══ Source material ══
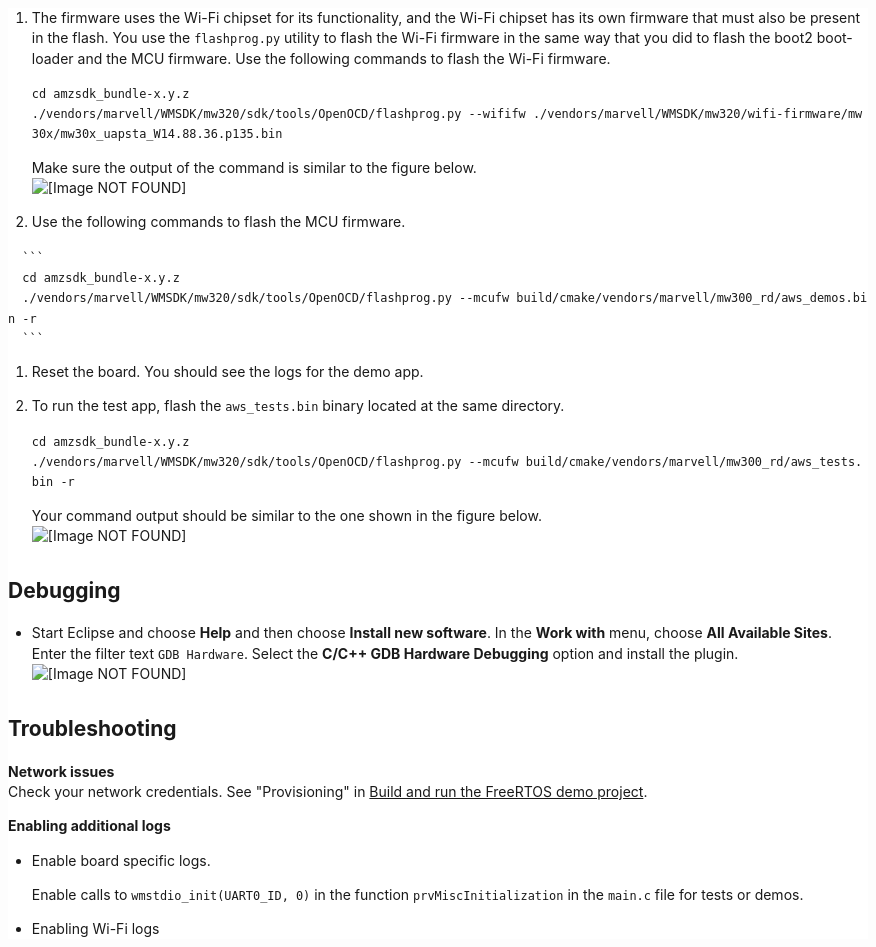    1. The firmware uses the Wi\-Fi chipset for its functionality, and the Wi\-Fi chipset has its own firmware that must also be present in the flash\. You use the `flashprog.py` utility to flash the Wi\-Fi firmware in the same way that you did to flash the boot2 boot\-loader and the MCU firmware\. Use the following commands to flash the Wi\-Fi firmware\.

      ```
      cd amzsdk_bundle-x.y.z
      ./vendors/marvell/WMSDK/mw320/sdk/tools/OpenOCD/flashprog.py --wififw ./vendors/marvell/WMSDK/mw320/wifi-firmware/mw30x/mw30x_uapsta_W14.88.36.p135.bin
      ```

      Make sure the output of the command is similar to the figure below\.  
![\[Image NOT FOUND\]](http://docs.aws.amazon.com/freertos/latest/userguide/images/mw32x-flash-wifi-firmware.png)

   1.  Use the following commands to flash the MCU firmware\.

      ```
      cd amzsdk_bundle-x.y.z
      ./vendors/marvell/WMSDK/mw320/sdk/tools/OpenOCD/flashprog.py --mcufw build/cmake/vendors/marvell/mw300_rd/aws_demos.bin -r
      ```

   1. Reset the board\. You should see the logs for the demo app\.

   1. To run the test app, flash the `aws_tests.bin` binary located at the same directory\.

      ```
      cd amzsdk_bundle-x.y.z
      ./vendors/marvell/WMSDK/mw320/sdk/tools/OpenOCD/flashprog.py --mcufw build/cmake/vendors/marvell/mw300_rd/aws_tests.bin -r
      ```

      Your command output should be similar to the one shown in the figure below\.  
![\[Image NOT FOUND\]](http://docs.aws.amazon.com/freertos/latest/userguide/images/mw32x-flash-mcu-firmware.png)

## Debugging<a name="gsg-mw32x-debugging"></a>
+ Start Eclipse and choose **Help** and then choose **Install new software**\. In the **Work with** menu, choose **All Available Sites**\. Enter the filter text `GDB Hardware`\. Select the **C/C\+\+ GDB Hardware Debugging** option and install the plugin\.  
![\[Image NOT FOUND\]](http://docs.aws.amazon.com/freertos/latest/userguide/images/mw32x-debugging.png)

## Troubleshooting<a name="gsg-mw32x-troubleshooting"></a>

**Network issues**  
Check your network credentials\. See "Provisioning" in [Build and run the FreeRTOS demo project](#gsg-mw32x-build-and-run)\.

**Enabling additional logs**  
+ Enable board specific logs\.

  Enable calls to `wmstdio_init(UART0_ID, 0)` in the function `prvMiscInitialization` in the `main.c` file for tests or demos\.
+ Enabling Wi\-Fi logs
═══
**Exercise goal**
A single number is required: the count of lines in the entries that include the word "FOUND".

**Answer to this exercise**
3